## TEXT FOR ANALYSIS
* * * * * * *
On Saturday, I attended a talk by Pres. John Garvey of Catholic University at the Aquinas Forum. It was an excellent talk on the state of the family in our society. During the question period, an Aquinas student asked what could be done to promote a culture to prepare young people for marriage and family. Among other things, Pres. Garvey mentioned the reversion to single-sex dorms at Catholic University that he had instituted. (Funny he should mention that, as reversion to single-sex dorms is one of the examples that I offered if Vanderbilt were really interested in protecting its students from sexual assault -- see a few posts ago.)

The facts and statistics are all there to show what a good idea this is, and so when the students demanded a town hall meeting for him to explain himself, he was more than happy to oblige. Pres. Garvey said that as he was finishing with the lengthy question period he realized that he needed to say more. He needed to be a father and a grown up. He bluntly said that this was all about sex, right? There was stunned silence. He told the students that as they come for the first time to the age of serious commitment and relationship they needed some help and protection in order not to make disastrous errors. This was his role: to give them the space to get it right rather than to give them enough rope to hang themselves. He received a standing ovation even from this unsympathetic crowd. I wanted to give him one too!

The difference between what Pres. Garvey and Catholic University are doing and what places like Vanderbilt are doing is that Garvey is acting like a father and not a bureaucrat.

Saturday, February 14, 2015

On St. Valentine's Day

Where's the romance?

One of the roles that I was initially surprised by as a college chaplain is young lovers' confidant. What on earth do I know about that? Of course, it does make sense. Why wouldn't you talk to the same person about your love life that you tell all kinds of other awkward things to?

So I have learned how incredibly boring this supposedly thrilling part of life is these days for most people. If there is any sort of relationship, it generally centers around a drunken prelude to a regrettable sexual encounter that either leads to nothing or to a routine of sex devoid of much else. That, or pretty much nothing: hanging out in groups with no clear interest in anyone in particular that anyone can tell.

Boring! That's what sexualizing all relationships does. Where can they go but down after that? And that's why everyone else is so afraid of getting into a relationship -- because they don't want that.

Here's an idea: good old fashioned romance. Like in old movies or even older stories.

A young man putting his best self forward for a young lady. Her being slightly interested and amused. Enough to encourage him -- but not too much, too soon! His stepping it up -- see, she knows what she wants. Soon, he is going from washing his face and combing his hair to flowers, poetry, song, great adventures, etc. How fun is that? Especially for the girl! But really for the boy too. He wants to be a hero. Of course, this requires conversion, even virtue: guts for the guys and kindness for the girls.

It also takes imagination. This is one of the main reasons we have one! It is so much trouble otherwise. But, of course, we live in a time of little imagination. We live off of other people's. So here's to a little (or a lot of) romance!

Sunday, February 8, 2015

My retreat: The Love of Jesus

Well, I'm back from retreat, and it was a wonderful one. Nothing really spectacular to report, except the love of Jesus. That is about the only affection that I felt on this retreat. As a matter of fact, I didn't really feel very good because I half-way had a cold the whole time. But I felt Him. Not anything spectacular, as I said, just Him. And I still do.
* * * * * * *
## PROVIDED MATERIAL
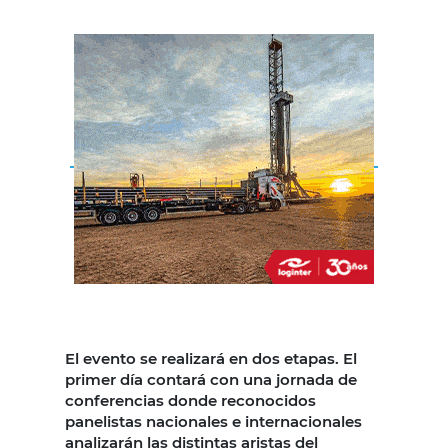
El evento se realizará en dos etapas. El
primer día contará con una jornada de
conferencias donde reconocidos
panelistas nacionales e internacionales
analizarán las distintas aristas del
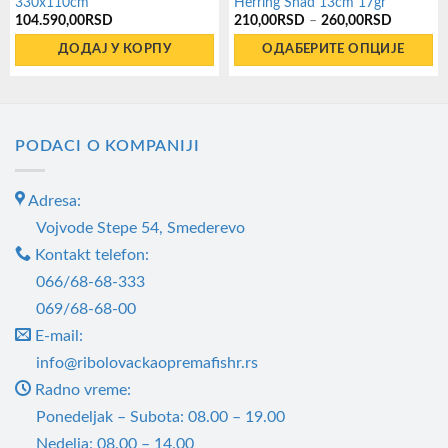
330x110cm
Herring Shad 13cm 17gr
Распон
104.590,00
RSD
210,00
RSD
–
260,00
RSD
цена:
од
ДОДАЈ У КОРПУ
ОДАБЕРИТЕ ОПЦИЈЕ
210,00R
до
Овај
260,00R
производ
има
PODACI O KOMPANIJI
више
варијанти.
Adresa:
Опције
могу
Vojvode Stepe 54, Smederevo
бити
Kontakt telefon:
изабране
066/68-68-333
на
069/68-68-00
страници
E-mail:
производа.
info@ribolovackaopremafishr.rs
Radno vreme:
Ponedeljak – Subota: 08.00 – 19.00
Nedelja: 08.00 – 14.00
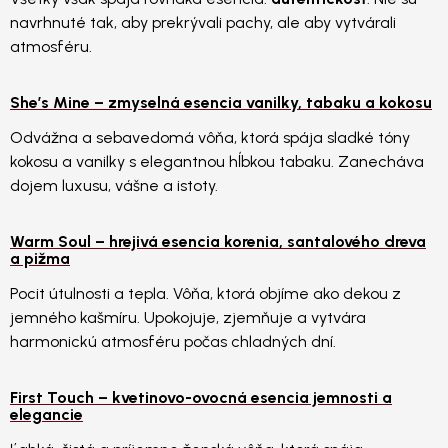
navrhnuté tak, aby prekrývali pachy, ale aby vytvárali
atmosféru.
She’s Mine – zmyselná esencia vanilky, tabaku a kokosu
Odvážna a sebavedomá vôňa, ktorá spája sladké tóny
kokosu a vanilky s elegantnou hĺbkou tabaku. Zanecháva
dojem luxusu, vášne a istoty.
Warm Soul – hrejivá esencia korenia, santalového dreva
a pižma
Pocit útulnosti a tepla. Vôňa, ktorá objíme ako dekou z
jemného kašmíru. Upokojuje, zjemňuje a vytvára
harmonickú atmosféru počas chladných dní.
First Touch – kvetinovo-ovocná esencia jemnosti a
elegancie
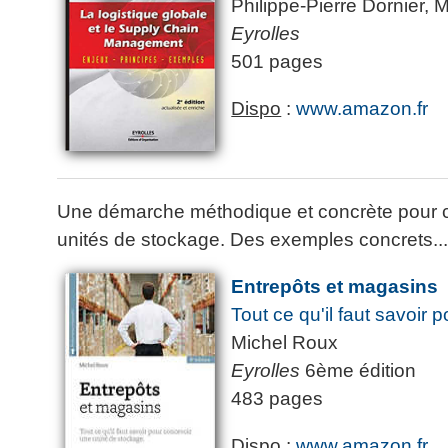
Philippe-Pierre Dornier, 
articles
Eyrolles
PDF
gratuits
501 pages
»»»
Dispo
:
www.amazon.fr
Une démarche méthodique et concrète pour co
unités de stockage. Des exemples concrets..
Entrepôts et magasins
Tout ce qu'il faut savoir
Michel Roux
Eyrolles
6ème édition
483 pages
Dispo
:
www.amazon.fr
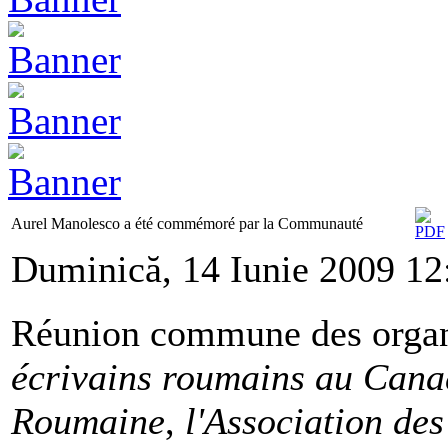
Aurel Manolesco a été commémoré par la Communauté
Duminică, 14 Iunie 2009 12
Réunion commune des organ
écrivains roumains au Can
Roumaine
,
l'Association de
* * * * * * *
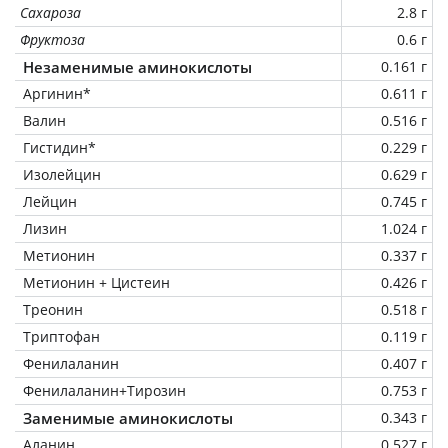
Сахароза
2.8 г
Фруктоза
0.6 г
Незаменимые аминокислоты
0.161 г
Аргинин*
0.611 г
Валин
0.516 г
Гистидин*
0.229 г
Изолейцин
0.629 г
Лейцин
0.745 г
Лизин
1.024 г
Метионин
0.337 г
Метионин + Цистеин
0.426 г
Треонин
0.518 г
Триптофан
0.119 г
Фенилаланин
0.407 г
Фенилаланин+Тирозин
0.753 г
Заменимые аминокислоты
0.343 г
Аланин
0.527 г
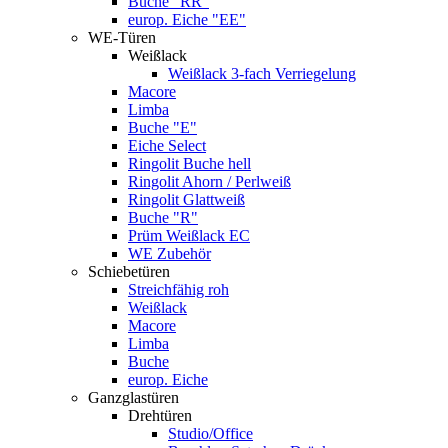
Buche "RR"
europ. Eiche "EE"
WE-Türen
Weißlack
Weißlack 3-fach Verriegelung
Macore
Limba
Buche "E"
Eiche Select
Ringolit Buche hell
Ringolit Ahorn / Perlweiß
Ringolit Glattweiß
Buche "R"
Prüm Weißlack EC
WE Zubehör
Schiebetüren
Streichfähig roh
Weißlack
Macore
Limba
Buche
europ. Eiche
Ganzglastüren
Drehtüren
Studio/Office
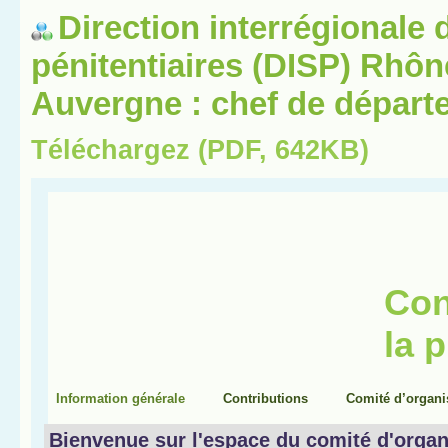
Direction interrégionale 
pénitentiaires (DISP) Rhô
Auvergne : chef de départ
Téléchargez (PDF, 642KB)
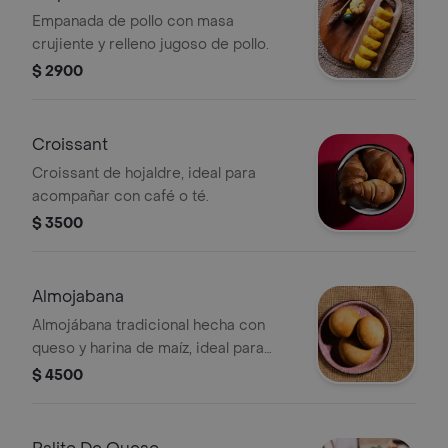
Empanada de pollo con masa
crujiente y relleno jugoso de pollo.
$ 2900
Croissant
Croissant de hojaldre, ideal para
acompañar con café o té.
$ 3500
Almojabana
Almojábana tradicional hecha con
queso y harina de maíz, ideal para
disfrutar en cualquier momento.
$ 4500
* * * * * * *
## ACTIVITY LIST
1: Answer these questions about the blog text:
(a) What change at Catholic University did Pres. Garvey mention that he had instituted?
(b) What role was the writer initially surprised by as a college chaplain?
(c) Why did the writer not feel very good during the retreat?
2: Write out the blog text starting at "The difference between" and ending at "not a bureaucrat.", swapping in "manager" wherever "bureaucrat" appears.

## SOLVED PROBLEMS
1:
(a) The reversion to single-sex dorms.
(b) Young lovers' confidant.
(c) The writer half-way had a cold the whole time.

2:
The difference between what Pres. Garvey and Catholic University are doing and what places like Vanderbilt are doing is that Garvey is acting like a father and not a manager.